SARSA / Q-Learning / Double Q Learning

Hello everybody,

I am trying to make SARSA / Q-Learning / Double Q Learning work, but none of them works. Maybe someone can find a mistake in the setup of my problem?

So my world is a simple Markov Model with 2 states and 2 actions.
I modelled x(s,a) as a concatenation of one hot vectors for both, because my states.
I set P[s, a, s’] and R[s, a] so that the ideal policy would be pi(s0) = a0 and pi(s1) = a1. However every algorithm I tried SARSA / Q-Learning / Double Q Learning, it converges to a policy, but not to the optimal one.
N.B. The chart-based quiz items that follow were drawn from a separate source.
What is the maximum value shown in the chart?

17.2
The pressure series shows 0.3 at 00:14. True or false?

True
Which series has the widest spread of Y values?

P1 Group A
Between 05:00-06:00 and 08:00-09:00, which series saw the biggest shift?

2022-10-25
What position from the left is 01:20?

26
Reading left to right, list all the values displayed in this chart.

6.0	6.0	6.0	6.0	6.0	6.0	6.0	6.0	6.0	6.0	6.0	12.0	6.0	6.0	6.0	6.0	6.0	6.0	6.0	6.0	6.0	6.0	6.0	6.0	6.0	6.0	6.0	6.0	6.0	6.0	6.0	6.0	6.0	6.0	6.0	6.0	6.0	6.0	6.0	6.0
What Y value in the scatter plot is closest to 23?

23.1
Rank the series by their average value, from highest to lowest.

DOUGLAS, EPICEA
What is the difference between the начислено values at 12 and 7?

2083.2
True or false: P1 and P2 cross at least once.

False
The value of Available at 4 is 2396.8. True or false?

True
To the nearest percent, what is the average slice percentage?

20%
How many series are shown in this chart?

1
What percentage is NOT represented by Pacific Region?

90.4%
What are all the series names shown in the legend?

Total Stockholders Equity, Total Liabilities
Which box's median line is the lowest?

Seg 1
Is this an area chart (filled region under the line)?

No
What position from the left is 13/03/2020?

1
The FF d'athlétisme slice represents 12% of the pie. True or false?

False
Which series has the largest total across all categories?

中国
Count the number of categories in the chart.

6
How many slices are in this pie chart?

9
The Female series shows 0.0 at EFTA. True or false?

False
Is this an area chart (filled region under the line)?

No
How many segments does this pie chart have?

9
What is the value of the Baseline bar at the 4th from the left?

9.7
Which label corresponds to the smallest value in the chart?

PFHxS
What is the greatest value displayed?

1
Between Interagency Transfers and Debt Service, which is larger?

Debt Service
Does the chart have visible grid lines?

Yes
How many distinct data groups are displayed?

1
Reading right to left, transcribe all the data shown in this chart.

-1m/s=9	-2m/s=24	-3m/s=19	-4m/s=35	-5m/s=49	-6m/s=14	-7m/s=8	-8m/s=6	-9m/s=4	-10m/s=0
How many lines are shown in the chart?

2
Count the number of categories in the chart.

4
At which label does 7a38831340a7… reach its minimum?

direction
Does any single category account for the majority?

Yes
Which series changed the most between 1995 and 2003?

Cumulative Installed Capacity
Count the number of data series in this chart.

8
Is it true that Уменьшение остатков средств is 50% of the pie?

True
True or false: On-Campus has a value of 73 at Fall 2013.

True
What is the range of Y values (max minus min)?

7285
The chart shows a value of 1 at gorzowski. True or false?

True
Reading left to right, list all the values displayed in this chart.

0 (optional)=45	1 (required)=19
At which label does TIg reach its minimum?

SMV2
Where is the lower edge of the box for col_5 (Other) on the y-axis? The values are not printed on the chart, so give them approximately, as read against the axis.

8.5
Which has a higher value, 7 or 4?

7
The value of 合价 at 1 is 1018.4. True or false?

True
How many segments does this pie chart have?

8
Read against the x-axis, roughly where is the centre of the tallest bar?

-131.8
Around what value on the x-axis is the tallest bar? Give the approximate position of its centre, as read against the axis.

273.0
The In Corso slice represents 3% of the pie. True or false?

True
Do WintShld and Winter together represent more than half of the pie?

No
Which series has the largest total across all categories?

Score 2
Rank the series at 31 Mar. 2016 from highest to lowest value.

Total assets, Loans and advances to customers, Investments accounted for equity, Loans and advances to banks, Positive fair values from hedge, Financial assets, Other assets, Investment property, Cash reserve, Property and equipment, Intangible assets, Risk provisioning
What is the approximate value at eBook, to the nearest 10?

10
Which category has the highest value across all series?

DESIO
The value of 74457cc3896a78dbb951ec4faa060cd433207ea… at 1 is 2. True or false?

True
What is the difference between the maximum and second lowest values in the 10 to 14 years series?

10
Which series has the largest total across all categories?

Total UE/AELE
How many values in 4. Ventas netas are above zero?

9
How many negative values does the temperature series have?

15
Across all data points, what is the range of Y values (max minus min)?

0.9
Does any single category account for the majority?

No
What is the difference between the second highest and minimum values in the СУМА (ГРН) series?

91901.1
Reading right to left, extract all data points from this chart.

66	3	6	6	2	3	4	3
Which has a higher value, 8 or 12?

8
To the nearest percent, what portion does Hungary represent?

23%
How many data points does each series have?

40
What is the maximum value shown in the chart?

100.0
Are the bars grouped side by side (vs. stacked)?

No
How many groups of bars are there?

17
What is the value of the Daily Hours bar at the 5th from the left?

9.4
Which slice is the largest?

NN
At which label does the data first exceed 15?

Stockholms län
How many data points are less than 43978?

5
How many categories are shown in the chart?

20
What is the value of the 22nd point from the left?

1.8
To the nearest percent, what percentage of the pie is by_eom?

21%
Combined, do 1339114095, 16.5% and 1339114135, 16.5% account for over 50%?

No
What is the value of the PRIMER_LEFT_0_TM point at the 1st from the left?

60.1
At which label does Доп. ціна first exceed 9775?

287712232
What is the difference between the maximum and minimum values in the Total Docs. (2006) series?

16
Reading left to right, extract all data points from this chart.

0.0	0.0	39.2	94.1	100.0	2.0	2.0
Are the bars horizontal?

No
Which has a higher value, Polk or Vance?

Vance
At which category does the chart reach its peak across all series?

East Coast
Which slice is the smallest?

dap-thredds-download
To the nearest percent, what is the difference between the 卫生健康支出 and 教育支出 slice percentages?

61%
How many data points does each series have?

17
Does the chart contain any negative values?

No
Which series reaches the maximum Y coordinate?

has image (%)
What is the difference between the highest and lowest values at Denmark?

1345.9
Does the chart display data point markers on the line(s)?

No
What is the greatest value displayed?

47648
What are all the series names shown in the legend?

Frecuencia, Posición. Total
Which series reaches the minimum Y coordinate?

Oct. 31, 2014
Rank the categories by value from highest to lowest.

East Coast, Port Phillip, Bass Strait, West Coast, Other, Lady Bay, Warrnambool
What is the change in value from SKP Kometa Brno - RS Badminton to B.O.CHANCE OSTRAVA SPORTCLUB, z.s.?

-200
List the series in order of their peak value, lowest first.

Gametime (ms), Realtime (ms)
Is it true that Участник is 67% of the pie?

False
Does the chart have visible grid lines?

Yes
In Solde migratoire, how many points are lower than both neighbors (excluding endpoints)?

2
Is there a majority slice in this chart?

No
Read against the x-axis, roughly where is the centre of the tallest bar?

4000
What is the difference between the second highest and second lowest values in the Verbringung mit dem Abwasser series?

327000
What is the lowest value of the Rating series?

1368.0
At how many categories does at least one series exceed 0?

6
The interesting thing is that the policy it converges to always has the same action for every state.
I tried every possible value for eps, gamma, learning rate and different periods how often to update the target-weights.

My last hope is, maybe I didn’t understand the formula correctly?
This is my procecudure:

  1. set requires_grad=False on all parameters of Q_target
  2. sample a, observe (s,a,r,s’)
  3. calculate Y and Q= max Q(s,a) and a_max = argmax Q(s,a)
  4. update agent policy (1-eps) → a_max, (eps) → other action
  5. loss = (Y - Q)**2
  6. loss.backward(), optimizer.step(), optimizer.grad_zero()

after couple timesteps copy weights from Q to Q_target

So I found one error, which is that my network takes concat[s, a] as an argument and outputs a scalar Q. I’ve literally followed the stanford theory lecture, why can’t people indicate the implementation in their damn math formulas?
So this brings me to the question, how do we extract the right Q value in regards to keeping the gradient flow without problems?
Just “Q[a]” , or something like “torch.dot(Q, one_hot(a))”?

Same goes for this part of double DQN:
image
Should we propagate the gradient of the Q network, which is nested inside the Q_target network?